There were efforts in the past for fixing problems exporting empty var-sized binary array, https://github.com/apache/arrow/issues/40038 and the corresponding PR https://github.com/apache/arrow/pull/40043 exports a non-null offset buffers for empty arrays. However, this fix still has one problem: the newly allocated offset buffer is not properly initialized, which leaves garbled offset value in the offset buffer and produces this problem.

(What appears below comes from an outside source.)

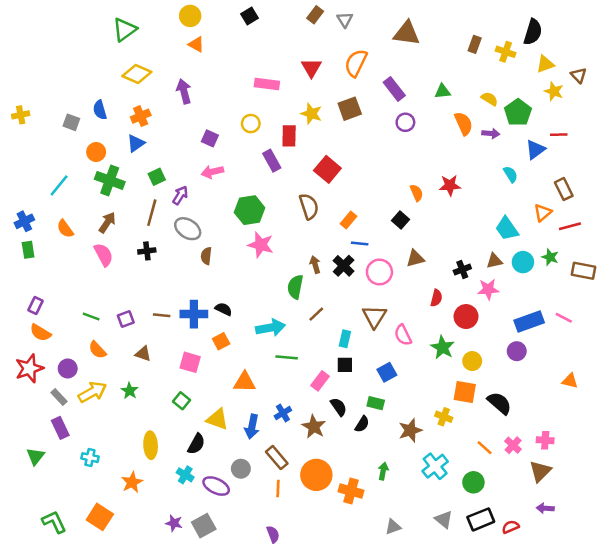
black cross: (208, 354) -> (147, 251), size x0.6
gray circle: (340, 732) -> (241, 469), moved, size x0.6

This problem cannot be reproduced on recent versions of macOS, because macOS fills freed memory blocks with 0, which is naturally the valid initial value for the offset buffer and covers up the problem.
Steps to reproduce
Run TPC-DS benchmark on Linux using https://github.com/apache/datafusion-benchmarks:
spark-submit \
--master local[8] \
--conf spark.driver.memory=3g \
--conf spark.memory.offHeap.enabled=true \
--conf spark.memory.offHeap.size=16g \
--conf spark.jars=$COMET_JAR_PR \
--conf spark.driver.extraClassPath=$COMET_JAR_PR \
--conf spark.executor.extraClassPath=$COMET_JAR_PR \
--conf spark.sql.extensions=org.apache.comet.CometSparkSessionExtensions \
--conf spark.shuffle.manager=org.apache.spark.sql.comet.execution.shuffle.CometShuffleManager \
--conf spark.comet.enabled=true \
--conf spark.comet.exec.shuffle.enabled=true \
--conf spark.comet.exec.shuffle.mode=auto \
--conf spark.comet.exec.shuffle.compression.codec=lz4 \
--conf spark.comet.exec.replaceSortMergeJoin=false \
--conf spark.comet.exec.sortMergeJoinWithJoinFilter.enabled=false \
--conf spark.comet.cast.allowIncompatible=true \
--conf spark.comet.exec.shuffle.fallbackToColumnar=true \
tpcbench.py \
--benchmark tpcds \
--data $TPCDS_DATA \
--queries ../../tpcds/queries-spark \
--output tpc-results
It will fail at the second query in Q23.
Expected behavior
TPC-DS Q23 should finish successfully.
Additional context
No response
I have filed https://github.com/apache/arrow-java/pull/705 for fixing this.
Apache Arrow Java has made a new release with the fix: https://github.com/apache/arrow-java/releases/tag/v18.3.0.
We can bump the version of arrow-java to close this issue.